Each party will comply with all applicable import, reimport, sanctions, anti boycott, export, and re-export control laws and regulations, including all such laws and regulations that apply to a U.S. company, such as the Export Administration Regulations, the International Traffic in Arms Regulations, and economic sanctions programs implemented by the Office of Foreign Assets Control. Customer represents and warrants that Customer and its financial institutions are not subject to sanctions or otherwise designated on any list of prohibited or restricted parties, including but not limited to the lists maintained by the United Nations Security Council, the U.S. Government (e.g., the Specially Designated Nationals List and Foreign Sanctions Evaders List of the U.S. Department of Treasury, and the Entity List of the U.S. Department of Commerce), the European Union or its Member States, or other applicable government authority (collectively, “Restricted Lists”). Without limiting the foregoing, Services and FalconX Confidential Information may not be used in or for the benefit of, or exported or reexported into US embargoed countries or to anyone on any Restricted List, and Customer will exclude, control, screen or limit (i) the regions from which Customer end users may access or use Customer applications that use the Services, and (ii) the persons or organizations who are Customer end users accessing the Services, to comply with all applicable laws related to Embargoed Countries or Restricted Party Lists, including any requirements or obligations to know end users directly. FalconX is not responsible for and does not have the means to know Customer end users.
12. Feedback.
If Customer provides feedback to FalconX regarding the Services (“Feedback”), Customer grants to FalconX the right to use and exploit such Feedback without restriction or compensation.
13. Publicity.
Customer may not use FalconX’s name and marks to describe its use of the Services unless Customer has obtained prior written approval of FalconX.
14. General.
The Agreement (including the FalconX Policies) are the entire agreement between Customer and FalconX with respect to the subject matter and supersede any prior or contemporaneous agreements whether written or oral. For all purposes under this Agreement each party shall be and act as an independent contractor and shall not bind nor attempt to bind the other to any contract. This Agreement and any dispute arising hereunder shall be governed by the laws of the State of California, without regard to the conflicts of law provisions thereof. In any action or proceeding to enforce rights under this Agreement, the prevailing party will be entitled to recover reasonable costs and attorneys’ fees. Without limiting anything herein, and except for payment obligations, neither party shall have any liability for any failure or delay resulting from any condition beyond the reasonable control of such party, including but not limited to governmental action or acts of terrorism, earthquake or other acts of God, labor conditions and power failures.

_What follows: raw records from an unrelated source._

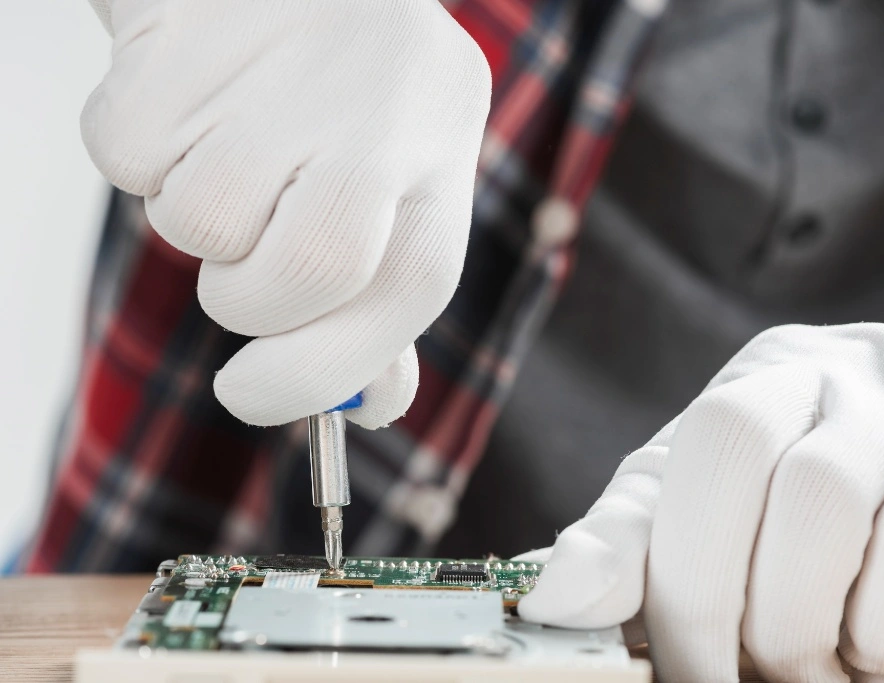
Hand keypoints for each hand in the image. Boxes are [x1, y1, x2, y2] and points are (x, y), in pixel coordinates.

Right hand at [82, 0, 490, 425]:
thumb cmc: (327, 92)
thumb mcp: (386, 177)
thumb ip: (380, 292)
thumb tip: (375, 405)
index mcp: (442, 139)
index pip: (415, 287)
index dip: (331, 368)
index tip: (252, 396)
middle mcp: (387, 97)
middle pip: (314, 270)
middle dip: (250, 304)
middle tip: (236, 266)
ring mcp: (292, 58)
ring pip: (204, 223)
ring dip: (192, 218)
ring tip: (222, 143)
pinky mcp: (189, 32)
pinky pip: (129, 158)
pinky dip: (139, 154)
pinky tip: (183, 96)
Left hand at [517, 323, 883, 681]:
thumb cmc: (854, 509)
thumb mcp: (741, 513)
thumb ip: (652, 540)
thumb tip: (556, 592)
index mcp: (759, 382)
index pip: (675, 446)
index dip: (621, 532)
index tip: (563, 607)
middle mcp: (831, 371)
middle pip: (730, 450)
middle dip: (702, 592)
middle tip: (708, 680)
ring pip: (817, 501)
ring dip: (794, 624)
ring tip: (804, 675)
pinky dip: (882, 635)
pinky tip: (879, 655)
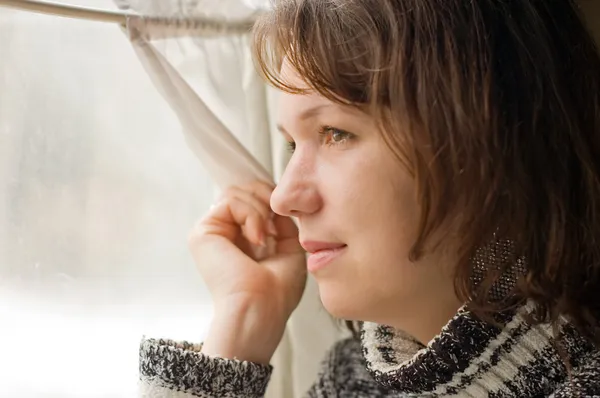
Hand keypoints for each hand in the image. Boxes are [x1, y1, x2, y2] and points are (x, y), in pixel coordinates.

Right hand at [188, 180, 306, 362]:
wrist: (261, 308)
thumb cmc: (277, 291)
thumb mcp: (290, 247)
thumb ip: (282, 221)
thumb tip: (276, 201)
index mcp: (242, 239)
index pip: (251, 200)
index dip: (270, 197)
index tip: (286, 214)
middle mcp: (224, 234)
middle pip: (242, 190)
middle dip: (266, 197)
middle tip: (277, 220)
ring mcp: (211, 233)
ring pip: (236, 193)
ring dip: (260, 209)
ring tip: (266, 236)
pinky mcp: (202, 232)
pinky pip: (230, 201)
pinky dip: (251, 214)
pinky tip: (257, 239)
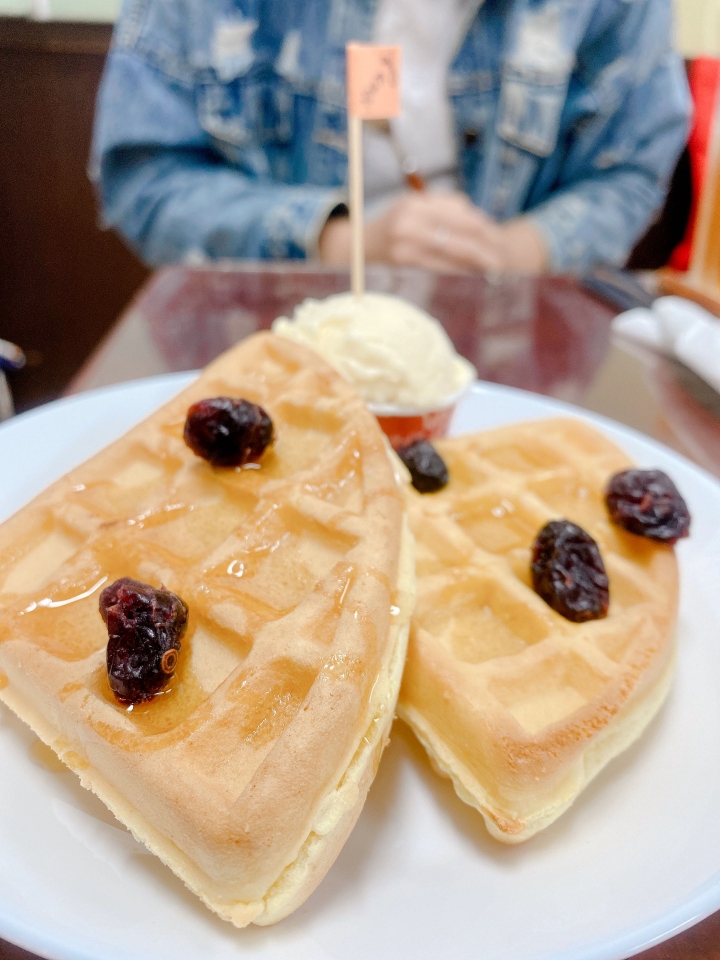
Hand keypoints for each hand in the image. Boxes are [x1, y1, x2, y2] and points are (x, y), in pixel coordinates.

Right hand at [318, 191, 548, 274]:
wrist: (356, 247)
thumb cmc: (393, 229)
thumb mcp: (415, 209)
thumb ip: (444, 211)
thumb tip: (482, 226)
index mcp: (416, 202)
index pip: (460, 212)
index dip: (483, 226)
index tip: (498, 238)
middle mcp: (410, 219)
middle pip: (459, 230)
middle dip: (485, 246)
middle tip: (501, 260)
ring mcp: (405, 241)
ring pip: (452, 250)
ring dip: (475, 262)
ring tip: (491, 270)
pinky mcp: (402, 262)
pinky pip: (439, 267)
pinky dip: (457, 271)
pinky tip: (469, 276)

Neither party shall have the right to assign this Agreement, except that FalconX may assign its rights and obligations without consent to an affiliate, and either party may assign its rights and obligations to a successor to substantially all its relevant assets or business, provided that the assigning party provides reasonable prior written notice of the assignment (and in no event less than 10 days). No waiver, change, or modification to this Agreement will be effective unless in writing signed by both parties. Any notices in connection with this Agreement will be in writing and sent by first class US mail or major overnight delivery courier service to the address specified on the cover sheet of this Agreement or such other address as may be properly specified by written notice hereunder. This Agreement may be signed in counterparts, each of which shall be deemed an original and all of which together shall constitute one and the same instrument. In the event that any provision of this Agreement shall be determined to be illegal or unenforceable, that provision will be limited or eliminated so that this Agreement shall otherwise remain in full force and effect and enforceable.